Albert Street Green Spine growing tall

The Albert Street Green Spine’s first palm trees have been delivered and planted at the inner-city site, as progress on the new public realm continues.

The palm trees were transported down the Bruce Highway after growing for more than 15 years at Greenstock Nurseries in Elimbah, about an hour north of the inner-city.

The trees are almost fully grown, stretching between six and eight metres tall, and are set to become a signature feature of the main station entrance to Albert Street station.

Greenstock is responsible for growing more than 300 trees across Cross River Rail’s four station precincts at Roma Street, Boggo Road, Woolloongabba and Albert Street, adding to an impressive list of clients which include the Queen’s Wharf Development, Howard Smith Wharves and Anzac Square.

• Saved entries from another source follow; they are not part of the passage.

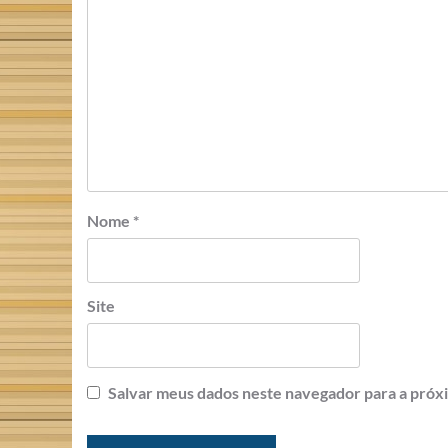
Nome
*
Site
Salvar meus dados neste navegador para a próx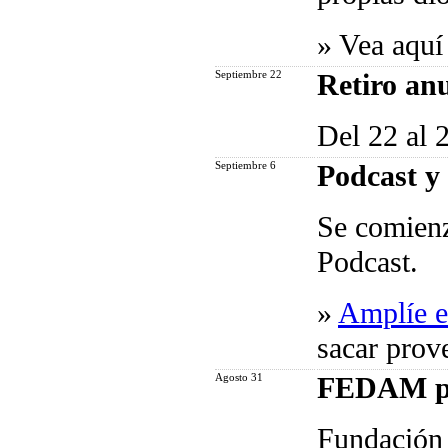
»
Vea aquí
Septiembre 22
Retiro an
Del 22 al 
Septiembre 6
Podcast y 
Se comienz
Podcast.
»
Amplíe es
sacar prov
Agosto 31
FEDAM pub
Fundación 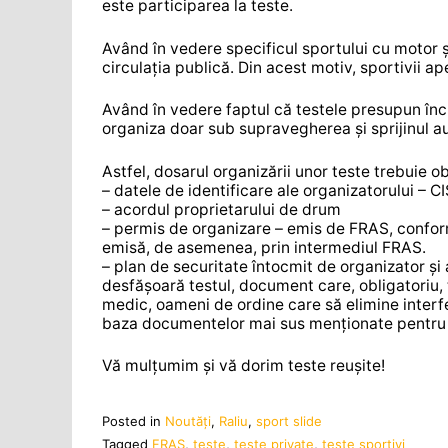
este participarea la teste.
Având în vedere specificul sportului cu motor și
circulația publică. Din acest motiv, sportivii a
Având în vedere faptul că testele presupun în
organiza doar sub supravegherea și sprijinul aut
Astfel, dosarul organizării unor teste trebuie o
– datele de identificare ale organizatorului – CI
– acordul proprietarului de drum
– permis de organizare – emis de FRAS, conform
emisă, de asemenea, prin intermediul FRAS.
– plan de securitate întocmit de organizator și 
desfășoară testul, document care, obligatoriu,
medic, oameni de ordine care să elimine interf
baza documentelor mai sus menționate pentru î
Vă mulțumim și vă dorim teste reușite!
Posted in
Noutăţi
,
Raliu
,
sport slide
Tagged
FRAS
,
teste
,
teste private
,
teste sportivi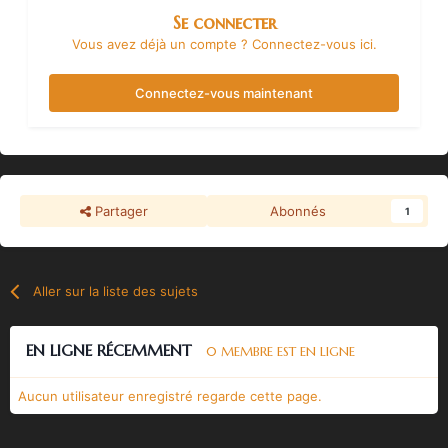
Se connecter
Vous avez déjà un compte ? Connectez-vous ici.
Connectez-vous maintenant
Partager
Abonnés
1
Aller sur la liste des sujets
EN LIGNE RÉCEMMENT
0 MEMBRE EST EN LIGNE
Aucun utilisateur enregistré regarde cette page.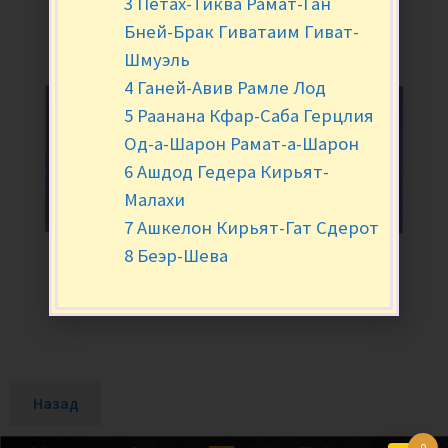
3 Петах-Тиква Рамат-Ган
Бней-Брак Гиватаим Гиват-
Шмуэль
4 Ганей-Авив Рамле Лод
5 Раанана Кфар-Саба Герцлия
Од-а-Шарон Рамат-а-Шарон
6 Ашдод Гедера Кирьят-
Малахи
7 Ашкелон Кирьят-Гат Сдерот
8 Беэр-Шева
Назад
0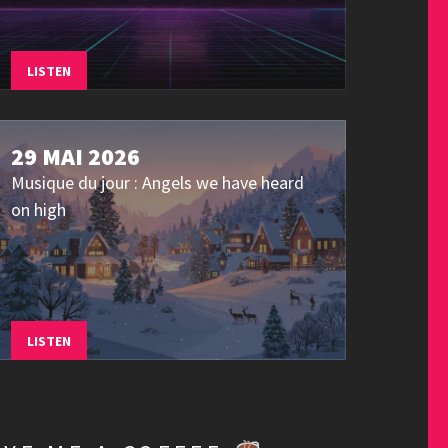
LISTEN
29 MAI 2026
Musique du jour : Angels we have heard
on high
LISTEN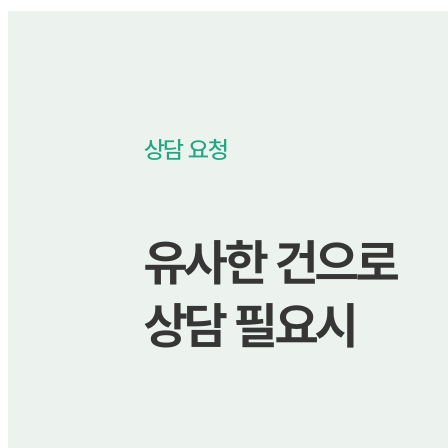
상담 요청
유사한 건으로
상담 필요시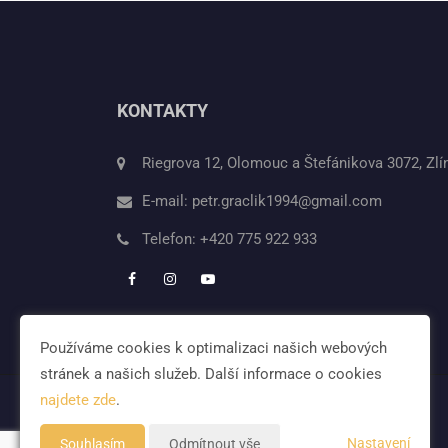
KONTAKTY
Riegrova 12, Olomouc a Štefánikova 3072, Zlí
E-mail:
petr.graclik1994@gmail.com
Telefon:
+420 775 922 933
Používáme cookies k optimalizaci našich webových
stránek a našich služeb. Další informace o cookies
najdete zde
.
Nastavení
Souhlasím
Odmítnout vše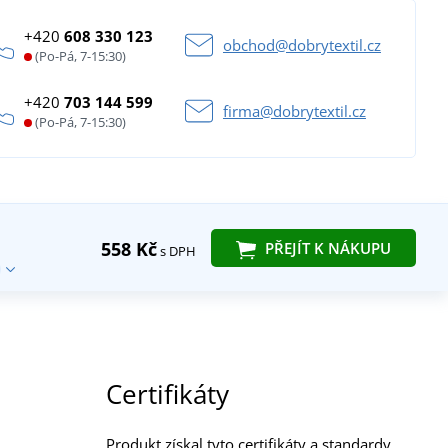
+420
608 330 123
obchod@dobrytextil.cz
(Po-Pá, 7-15:30)
+420
703 144 599
firma@dobrytextil.cz
(Po-Pá, 7-15:30)
558 Kč
PŘEJÍT K NÁKUPU
s DPH
Certifikáty
Produkt získal tyto certifikáty a standardy.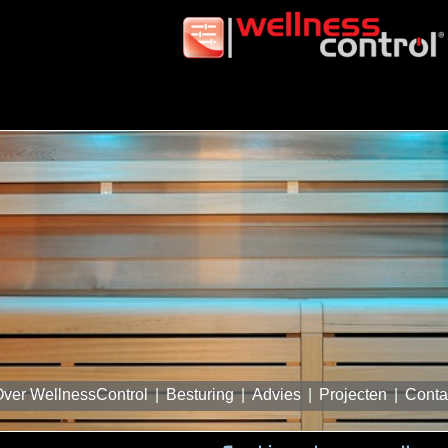
ver WellnessControl
|
Besturing
|
Advies
|
Projecten
|
Conta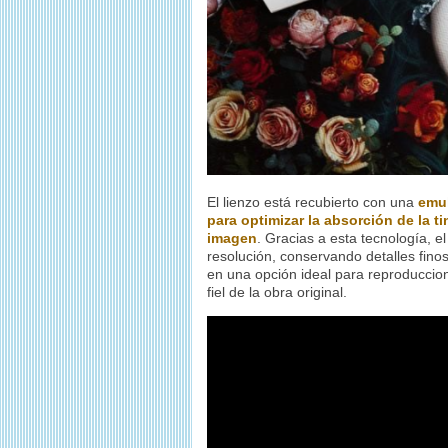
El lienzo está recubierto con una
emul
para optimizar la absorción de la ti
imagen
. Gracias a esta tecnología, 
resolución, conservando detalles fino
en una opción ideal para reproducci
fiel de la obra original.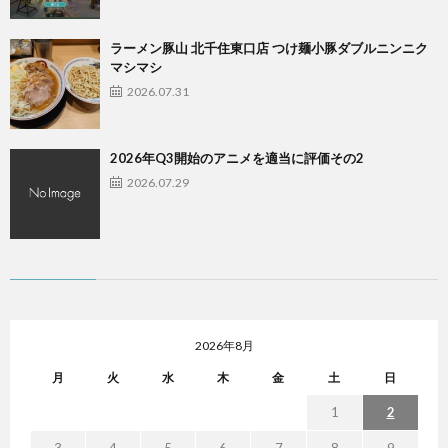
ラーメン豚山 北千住東口店 つけ麺小豚ダブルニンニク
マシマシ
2026.07.31
2026年Q3開始のアニメを適当に評価その2
2026.07.29
2026年8月
月
火
水
木
金
土
日
1
2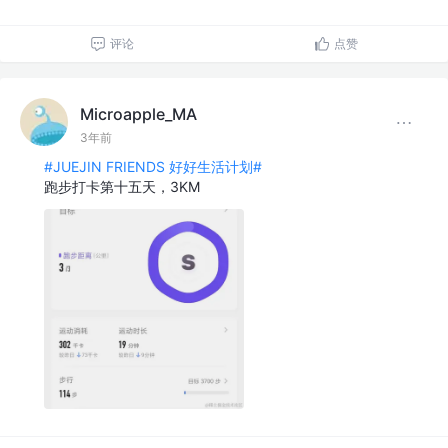
评论
点赞
Microapple_MA
3年前
#JUEJIN FRIENDS 好好生活计划#
跑步打卡第十五天，3KM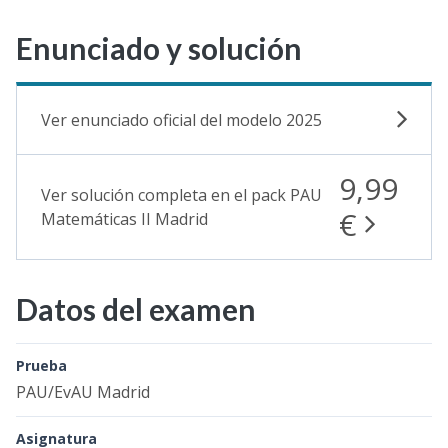
Enunciado y solución
Ver enunciado oficial del modelo 2025
9,99
Ver solución completa en el pack PAU
€
Matemáticas II Madrid
Datos del examen
Prueba
PAU/EvAU Madrid
Asignatura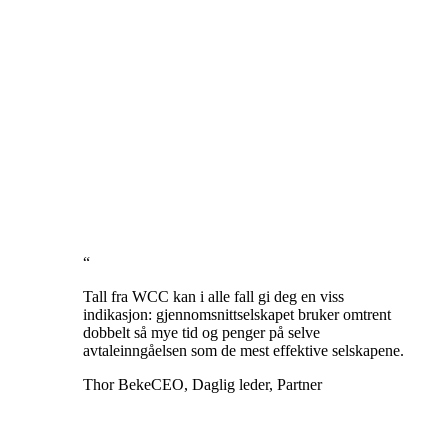
“
Tall fra WCC kan i alle fall gi deg en viss
indikasjon: gjennomsnittselskapet bruker omtrent
dobbelt så mye tid og penger på selve
avtaleinngåelsen som de mest effektive selskapene.
Thor Beke
CEO, Daglig leder, Partner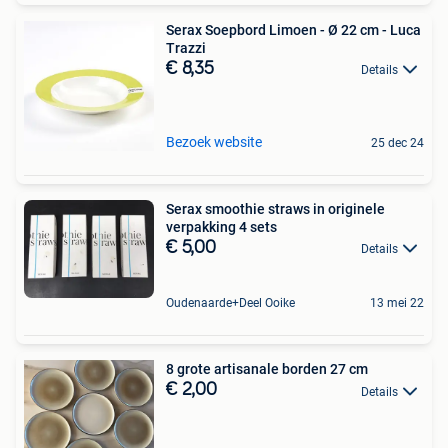
Serax Soepbord Limoen - Ø 22 cm - Luca
Trazzi
€ 8,35
Details
Bezoek website
25 dec 24
Serax smoothie straws in originele
verpakking 4 sets
€ 5,00
Details
Oudenaarde+Deel Ooike
13 mei 22
8 grote artisanale borden 27 cm
€ 2,00
Details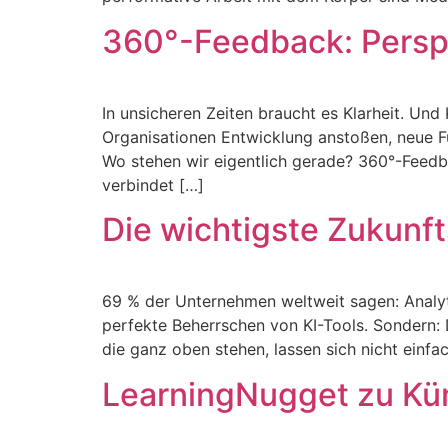
360°-Feedback: Persp
In unsicheren Zeiten braucht es Klarheit. Un
Organisationen Entwicklung anstoßen, neue F
Wo stehen wir eigentlich gerade? 360°-Feedb
verbindet […]
Die wichtigste Zukun
69 % der Unternehmen weltweit sagen: Analyt
perfekte Beherrschen von KI-Tools. Sondern: 
die ganz oben stehen, lassen sich nicht einfa
LearningNugget zu Küns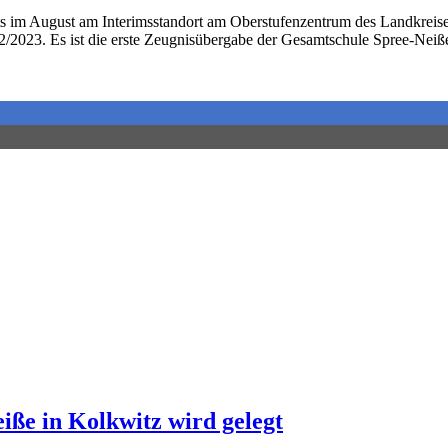
reits im August am Interimsstandort am Oberstufenzentrum des Landkrei
2023. Es ist die erste Zeugnisübergabe der Gesamtschule Spree-Neiße,
iße in Kolkwitz wird gelegt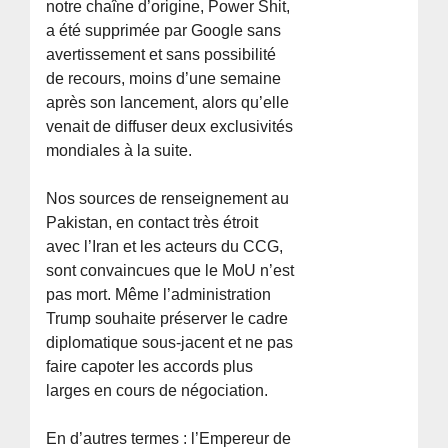
notre chaîne d’origine, Power Shit,
a été supprimée par Google sans
avertissement et sans possibilité
de recours, moins d’une semaine
après son lancement, alors qu’elle
venait de diffuser deux exclusivités
mondiales à la suite.
Nos sources de renseignement au
Pakistan, en contact très étroit
avec l’Iran et les acteurs du CCG,
sont convaincues que le MoU n’est
pas mort. Même l’administration
Trump souhaite préserver le cadre
diplomatique sous-jacent et ne pas
faire capoter les accords plus
larges en cours de négociation.
En d’autres termes : l’Empereur de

Palm trees being planeted along the Albert Street green spine.

Greenstock Business Development and Design Manager Ted Maguire is relishing the partnership between the nursery and Cross River Rail.

“The opportunity to grow these is just amazing,” Mr Maguire said.

“There’s a lot of love gone into producing what’s in the ground and ready to go out, and when they hit the site it will turn what’s been a raw construction site into something cool and green.

“We see this as the way of the future for the growing of advanced trees, the systems that we’ve come up with and employed to get them from nursery to project with minimal stress and fuss.”

The Albert Street Green Spine forms part of Brisbane City Council’s Albert Street Vision and is a proposal to transform the street into a tree-lined pedestrianised corridor, running from the City Botanic Gardens in the south of the CBD all the way to Roma Street Parklands in the north.